USA wyślą do Japonii dwa dodatkowe niszczyciele wyposażone w system AEGIS BMD, mogące zwalczać pociski balistyczne. - Okręty mają zwiększyć bezpieczeństwo sojuszniczego kraju w obliczu zagrożenia ze strony Korei Płn. - powiedział amerykański minister obrony Chuck Hagel.
Odwiedzający Japonię Hagel powiedział na konferencji prasowej, poprzedzającej jego spotkanie z japońskim ministrem obrony Itsunorim Onoderą, że okręty zostaną rozmieszczone do 2017 roku.
W ocenie amerykańskiego ministra Korea Północna stwarza zagrożenie dla całego regionu swoimi "prowokacyjnymi i destabilizującymi działaniami". W związku z tym Stany Zjednoczone muszą zapewnić Japonii, jako sojusznikowi, bezpieczeństwo.
Pływająca tarcza
W piątek władze w Pjongjangu groziły, że świat musi "poczekać, aż zobaczy" jej nową próbę nuklearną. 26 marca Korea Północna wystrzeliła dwa pociski balistyczne średniego zasięgu Rodong na Morze Japońskie.

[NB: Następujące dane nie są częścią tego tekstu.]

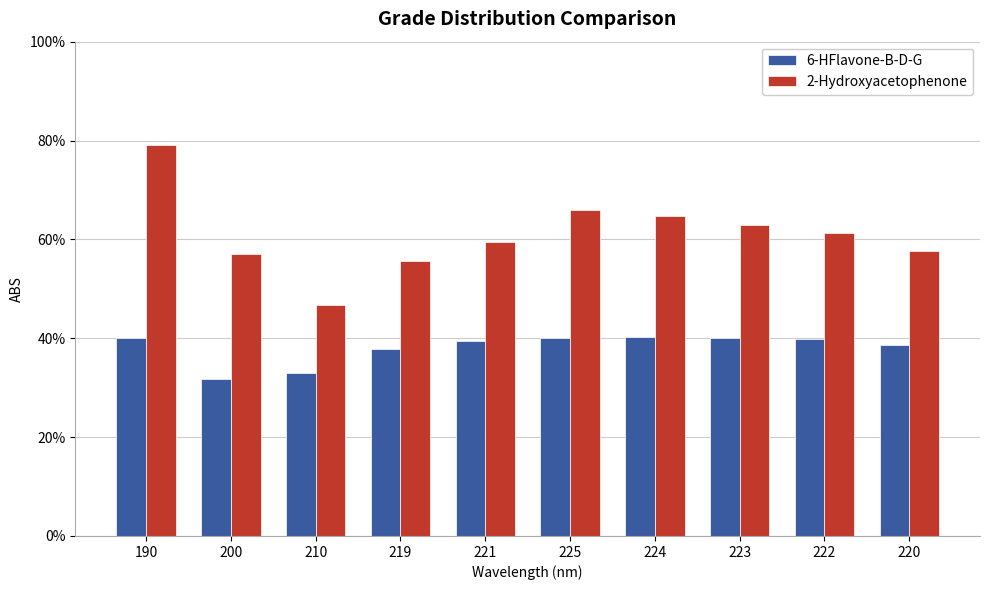

Between 190 and 224, which series saw the biggest shift?

2-Hydroxyacetophenone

Był to pierwszy test rakiet o takim zasięgu od czterech lat, a nastąpił on po przeprowadzonej w ciągu poprzednich dwóch miesięcy serii startów pocisków balistycznych krótkiego zasięgu. W odpowiedzi na działania Korei Północnej japońskie ministerstwo obrony wydało w sobotę rozkaz, na mocy którego nakazało niszczenie wszelkich pocisków balistycznych wystrzelonych znad Korei Północnej. Misję powierzono japońskiej flocie, która na swoim wyposażeniu również posiada niszczyciele z systemem AEGIS BMD.
Japońska obrona to cztery okręty typu Kongo, które są bardzo podobne do amerykańskich niszczycieli typu Arleigh Burke, a wręcz pod wieloma względami są ich kopią.
Obawa przed rakietami Korei Północnej
Do tej pory bezpieczeństwa Japonii broniło pięć amerykańskich niszczycieli wyposażonych w broń do zwalczania pocisków balistycznych. System AEGIS BMD jest połączeniem nowoczesnego radaru zdolnego śledzić rakietę odległą o kilkaset kilometrów, oraz specjalnie zmodyfikowanej rakiety przeciwlotniczej SM-3, które są w stanie przechwycić rakiety balistyczne krótkiego i średniego zasięgu.
Niszczyciele nie są tylko bronią defensywną. Na okrętach są też między innymi rakiety manewrujące Tomahawk o zasięgu ponad tysiąca kilometrów, które służą do ataków na cele lądowe.
Amerykanie zadeklarowali także, że do końca miesiąca do Japonii zaczną docierać samoloty bezzałogowe Global Hawk. Mają one pomóc w patrolowaniu spornych wysp na Morzu Wschodniochińskim, które są przedmiotem konfliktu między Tokio a władzami Chin. Hagel od soboty przebywa z oficjalną wizytą w Japonii. Amerykański minister obrony zapewnił w sobotę sojuszników z Tokio, że bezpieczeństwo Japonii jest dla USA bardzo ważne, a Waszyngton bardzo poważnie podchodzi do swoich zobowiązań sojuszniczych. W poniedziałek Hagel udaje się z wizytą do Chin, gdzie spędzi trzy dni.